Advancing Inclusion and Anti-Racism in the College Classroom

January 25, 2022
Advancing Inclusion and Anti-Racism in the College Classroom: A rubric and resource guide for instructors Cover

A new tool created by Environmental Science, Policy, and Management faculty and graduate students aims to support instructors in developing anti-racist approaches to course design and teaching practices.

The authors say: “Practices in our classrooms change the course of students’ academic trajectories, self-confidence, and ultimately, their perceptions of how they are respected or included in our broader society. Our teaching practices, especially in large introductory classes that can act as gatekeepers, have a multiplicative impact on our students’ lives—for good, or for bad.” They note that while several tools for designing effective learning experiences already exist, there are fewer tools available for anti-racist pedagogy.
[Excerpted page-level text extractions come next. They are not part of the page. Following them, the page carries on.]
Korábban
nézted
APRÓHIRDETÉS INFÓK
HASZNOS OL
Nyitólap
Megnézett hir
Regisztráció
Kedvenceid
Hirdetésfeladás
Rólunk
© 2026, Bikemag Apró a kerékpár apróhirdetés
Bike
Guiding college-level instructors through a range of ideas and options to help them through a process of modifying their courses, the tool begins with sections focused on writing syllabi, exploring student and instructor positionality, designing assessments, establishing an inclusive learning environment for all students, communicating and reinforcing norms and expectations, and using student feedback. Later sections offer resources for instructors to make their curricular materials anti-racist, include Indigenous perspectives, and oriented toward social justice and anti-colonialism.

“Shifting instructor practices can have large and long-term effects on student outcomes,” said assistant professor Benjamin Wong Blonder, who has led the initiative. “This tool is our first step towards making it easy for our instructors to contribute to student success.” It is currently geared toward the types of classes offered by the ESPM department, but almost all of the tool could be used in other disciplines or institutions, Blonder said.
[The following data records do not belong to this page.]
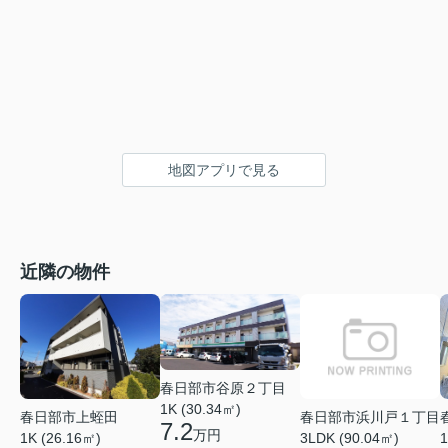
地図アプリで見る
近隣の物件
春日部市谷原２丁目
1K (30.34㎡)
春日部市上蛭田
春日部市浜川戸１丁目
7.2
万円
1
1K (26.16㎡)
3LDK (90.04㎡)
In June of 2020 the ESPM student Graduate Diversity Council called for ESPM leadership to take anti-racist actions to address ways in which systemic anti-Black racism has permeated academia. In response, ESPM faculty and students collaborated with the UC Berkeley Center for Teaching and Learning to develop the resource as a way to  foster inclusivity for Black students and other students of color in ESPM.

"Many instructors are actively seeking ways to incorporate anti-racist pedagogical practices into their teaching. We hope that this resource guide will help people across Berkeley's campus and beyond find supportive ways to do just that,” said Kathryn De Master, the ESPM faculty equity advisor.  “We hope this guide will serve as both a starting point for many, as well as a tool for all instructors to use, no matter their level of experience or familiarity with anti-racism principles and approaches."  

“As a graduate student, I am heartened by the thoughtful approach our faculty took to building a tool to address racism and other forms of marginalization in our classrooms,” said Rosalie Zdzienicka Fanshel, a doctoral student in the Society & Environment division who got involved in the tool’s development in May 2021. Fanshel has applied the tool to two courses in the undergraduate Food Systems Minor. “I hope the entire ESPM faculty, and those of other departments at Berkeley and beyond, take advantage of this robust resource," they said.

“This tool is important to students because it shows that faculty are working towards improving student experiences, and it provides ideas and resources for creating a learning space that promotes belonging, inclusivity, diversity, and equity,” said doctoral student Whitney Mgbara, who is currently serving as the ESPM DEI student coordinator. “I’m thankful to the faculty who have put time into this effort. I’m optimistic that it will create a more engaging classroom environment that is open to different perspectives.” 

Contributors include ESPM faculty Benjamin Blonder, Timothy Bowles, Kathryn De Master, Manuela Girotto, Trevor Keenan, Michael Mascarenhas, and Matthew Potts; graduate students Rosalie Zdzienicka Fanshel, Alexandra Kahn, and Whitney Mgbara; and Sarah Pickett and Marisella Rodriguez of the Center for Teaching and Learning.